__About this task__. Hunt through the lines below for the string "Организация" and copy each one that has it.
_ _ _
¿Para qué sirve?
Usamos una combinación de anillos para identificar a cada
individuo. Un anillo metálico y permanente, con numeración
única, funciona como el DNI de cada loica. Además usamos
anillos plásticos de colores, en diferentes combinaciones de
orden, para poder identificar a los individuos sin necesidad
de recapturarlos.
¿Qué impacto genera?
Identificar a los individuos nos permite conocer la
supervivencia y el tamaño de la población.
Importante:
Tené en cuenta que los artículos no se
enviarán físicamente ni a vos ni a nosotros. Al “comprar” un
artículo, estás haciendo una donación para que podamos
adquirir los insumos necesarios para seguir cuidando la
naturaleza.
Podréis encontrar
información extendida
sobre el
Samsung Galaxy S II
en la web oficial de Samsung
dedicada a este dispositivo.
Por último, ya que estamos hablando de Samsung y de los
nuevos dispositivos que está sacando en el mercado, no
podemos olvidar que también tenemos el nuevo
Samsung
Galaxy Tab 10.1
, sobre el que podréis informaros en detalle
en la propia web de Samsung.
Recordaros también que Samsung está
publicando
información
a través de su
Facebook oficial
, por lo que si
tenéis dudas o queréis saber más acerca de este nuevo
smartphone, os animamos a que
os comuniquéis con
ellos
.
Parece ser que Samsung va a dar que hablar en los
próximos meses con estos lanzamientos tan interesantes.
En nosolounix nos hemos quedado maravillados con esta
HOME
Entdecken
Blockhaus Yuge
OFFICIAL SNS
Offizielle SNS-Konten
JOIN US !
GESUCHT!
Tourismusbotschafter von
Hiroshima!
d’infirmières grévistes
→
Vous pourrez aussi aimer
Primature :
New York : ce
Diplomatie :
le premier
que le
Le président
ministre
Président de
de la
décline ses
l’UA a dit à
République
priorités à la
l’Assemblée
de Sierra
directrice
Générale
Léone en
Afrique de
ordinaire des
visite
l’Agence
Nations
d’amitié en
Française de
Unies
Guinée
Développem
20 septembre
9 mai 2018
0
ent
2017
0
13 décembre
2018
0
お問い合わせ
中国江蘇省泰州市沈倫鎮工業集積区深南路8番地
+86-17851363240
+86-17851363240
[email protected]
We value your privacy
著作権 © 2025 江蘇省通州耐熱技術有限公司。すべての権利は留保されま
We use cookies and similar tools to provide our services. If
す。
_ _ _
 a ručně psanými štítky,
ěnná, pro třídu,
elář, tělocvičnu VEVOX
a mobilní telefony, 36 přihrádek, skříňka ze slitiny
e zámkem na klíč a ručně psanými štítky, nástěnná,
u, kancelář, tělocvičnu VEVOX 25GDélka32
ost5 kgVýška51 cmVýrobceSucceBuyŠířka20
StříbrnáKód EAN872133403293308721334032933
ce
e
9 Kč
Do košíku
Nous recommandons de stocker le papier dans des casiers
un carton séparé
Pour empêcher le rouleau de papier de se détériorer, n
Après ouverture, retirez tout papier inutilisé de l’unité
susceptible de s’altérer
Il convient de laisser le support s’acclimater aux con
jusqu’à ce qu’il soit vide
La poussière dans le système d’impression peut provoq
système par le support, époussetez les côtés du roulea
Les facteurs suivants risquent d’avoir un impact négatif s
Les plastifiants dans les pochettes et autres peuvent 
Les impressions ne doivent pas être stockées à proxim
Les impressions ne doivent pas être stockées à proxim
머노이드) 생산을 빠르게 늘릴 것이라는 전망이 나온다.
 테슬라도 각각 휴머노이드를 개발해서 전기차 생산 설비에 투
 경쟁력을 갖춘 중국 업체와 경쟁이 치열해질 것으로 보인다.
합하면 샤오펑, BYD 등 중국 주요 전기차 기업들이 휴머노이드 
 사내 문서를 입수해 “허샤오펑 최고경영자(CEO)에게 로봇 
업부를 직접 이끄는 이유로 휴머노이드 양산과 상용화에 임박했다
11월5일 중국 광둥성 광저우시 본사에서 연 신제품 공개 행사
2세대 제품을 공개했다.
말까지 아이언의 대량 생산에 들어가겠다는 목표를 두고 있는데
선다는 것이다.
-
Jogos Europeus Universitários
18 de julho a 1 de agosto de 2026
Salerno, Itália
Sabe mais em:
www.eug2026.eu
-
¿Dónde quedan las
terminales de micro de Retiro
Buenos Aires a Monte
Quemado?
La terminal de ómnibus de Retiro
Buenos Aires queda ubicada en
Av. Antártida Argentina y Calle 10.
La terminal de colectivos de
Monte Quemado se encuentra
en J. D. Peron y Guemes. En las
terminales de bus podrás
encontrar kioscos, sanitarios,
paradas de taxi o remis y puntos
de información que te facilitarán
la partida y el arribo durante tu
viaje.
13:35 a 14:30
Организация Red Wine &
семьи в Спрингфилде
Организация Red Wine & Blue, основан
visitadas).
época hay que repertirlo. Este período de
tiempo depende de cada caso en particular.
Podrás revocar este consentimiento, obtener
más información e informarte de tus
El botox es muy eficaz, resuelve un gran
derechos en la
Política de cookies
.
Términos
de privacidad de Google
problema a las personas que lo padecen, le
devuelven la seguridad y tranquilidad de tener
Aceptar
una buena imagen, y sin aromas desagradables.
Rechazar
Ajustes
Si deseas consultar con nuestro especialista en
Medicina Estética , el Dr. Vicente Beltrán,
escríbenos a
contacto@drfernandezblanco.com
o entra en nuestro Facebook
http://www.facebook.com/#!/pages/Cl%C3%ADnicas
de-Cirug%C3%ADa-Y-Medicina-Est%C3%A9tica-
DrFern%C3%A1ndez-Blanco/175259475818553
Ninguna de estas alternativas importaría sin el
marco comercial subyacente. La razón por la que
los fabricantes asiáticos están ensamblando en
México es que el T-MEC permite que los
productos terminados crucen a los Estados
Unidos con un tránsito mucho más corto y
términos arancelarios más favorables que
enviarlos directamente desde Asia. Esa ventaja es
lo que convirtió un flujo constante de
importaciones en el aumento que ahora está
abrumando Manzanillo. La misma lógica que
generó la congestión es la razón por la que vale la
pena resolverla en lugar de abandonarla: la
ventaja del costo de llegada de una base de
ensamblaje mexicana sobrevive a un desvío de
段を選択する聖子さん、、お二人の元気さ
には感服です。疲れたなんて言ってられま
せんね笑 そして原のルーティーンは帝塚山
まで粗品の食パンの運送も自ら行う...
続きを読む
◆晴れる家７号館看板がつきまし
_ _ _
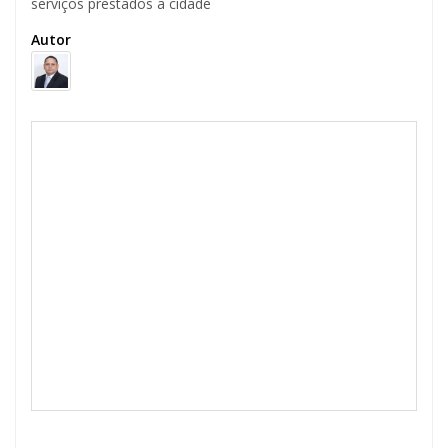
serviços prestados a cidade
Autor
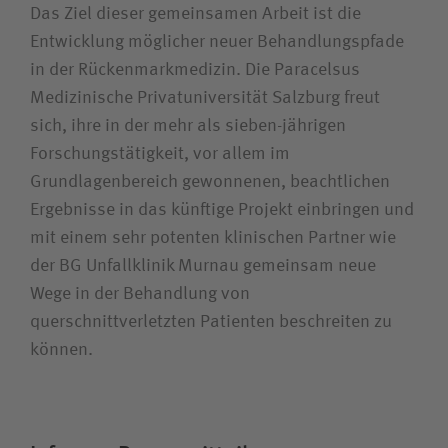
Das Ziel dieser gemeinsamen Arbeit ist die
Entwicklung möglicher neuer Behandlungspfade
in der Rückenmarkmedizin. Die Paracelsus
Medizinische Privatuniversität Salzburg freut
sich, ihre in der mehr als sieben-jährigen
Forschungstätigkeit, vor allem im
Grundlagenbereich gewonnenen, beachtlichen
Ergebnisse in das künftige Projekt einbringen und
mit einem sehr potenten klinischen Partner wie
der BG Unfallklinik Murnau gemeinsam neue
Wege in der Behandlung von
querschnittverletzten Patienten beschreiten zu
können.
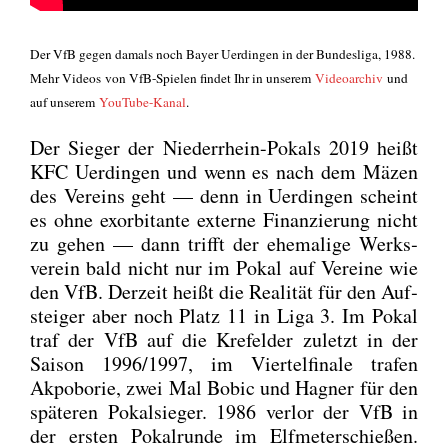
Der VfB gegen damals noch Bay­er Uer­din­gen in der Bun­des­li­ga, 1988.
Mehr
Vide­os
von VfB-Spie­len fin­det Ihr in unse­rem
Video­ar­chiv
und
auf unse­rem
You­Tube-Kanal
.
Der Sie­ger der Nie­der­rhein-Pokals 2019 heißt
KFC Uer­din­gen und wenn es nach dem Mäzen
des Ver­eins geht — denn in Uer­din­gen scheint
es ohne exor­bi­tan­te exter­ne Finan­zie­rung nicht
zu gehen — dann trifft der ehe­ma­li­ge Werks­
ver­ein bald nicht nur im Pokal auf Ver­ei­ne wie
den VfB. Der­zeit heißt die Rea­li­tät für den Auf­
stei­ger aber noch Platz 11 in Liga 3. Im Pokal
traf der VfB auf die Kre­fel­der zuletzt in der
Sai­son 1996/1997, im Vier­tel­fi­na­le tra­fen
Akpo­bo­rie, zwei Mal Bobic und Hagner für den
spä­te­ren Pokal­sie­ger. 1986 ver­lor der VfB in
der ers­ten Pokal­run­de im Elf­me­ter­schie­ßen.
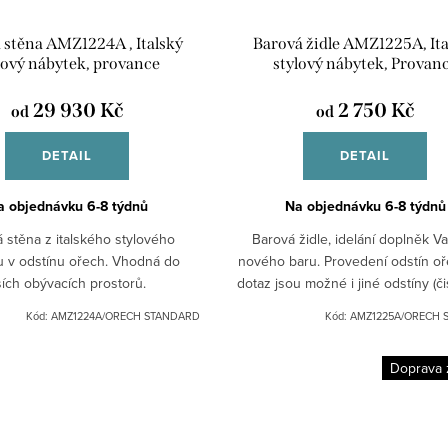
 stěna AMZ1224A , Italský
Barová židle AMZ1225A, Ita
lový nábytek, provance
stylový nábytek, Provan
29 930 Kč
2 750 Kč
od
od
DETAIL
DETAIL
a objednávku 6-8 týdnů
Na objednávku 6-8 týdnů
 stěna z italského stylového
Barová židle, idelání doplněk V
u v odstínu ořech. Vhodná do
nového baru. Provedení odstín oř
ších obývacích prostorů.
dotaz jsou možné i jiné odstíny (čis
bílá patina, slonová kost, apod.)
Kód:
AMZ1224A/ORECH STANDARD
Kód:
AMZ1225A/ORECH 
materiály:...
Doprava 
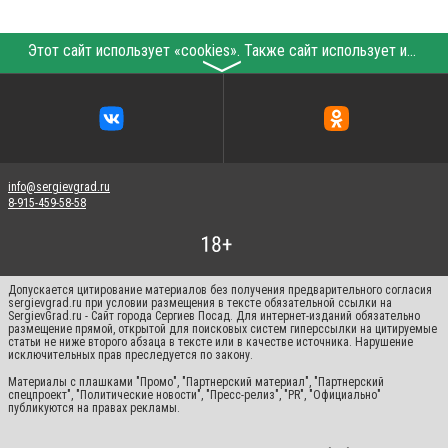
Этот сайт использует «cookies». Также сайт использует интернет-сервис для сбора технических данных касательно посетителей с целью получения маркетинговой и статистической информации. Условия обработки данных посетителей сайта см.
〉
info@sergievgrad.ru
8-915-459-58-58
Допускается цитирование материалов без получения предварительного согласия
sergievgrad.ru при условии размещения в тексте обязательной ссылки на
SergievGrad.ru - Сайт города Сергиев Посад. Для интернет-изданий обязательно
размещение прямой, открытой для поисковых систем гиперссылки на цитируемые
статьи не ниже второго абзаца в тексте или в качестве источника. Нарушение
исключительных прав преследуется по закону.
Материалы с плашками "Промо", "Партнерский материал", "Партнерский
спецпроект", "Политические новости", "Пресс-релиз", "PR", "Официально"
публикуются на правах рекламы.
_ _ _
__Your response__.
Организация Red Wine &
Организация Red Wine & Blue, основан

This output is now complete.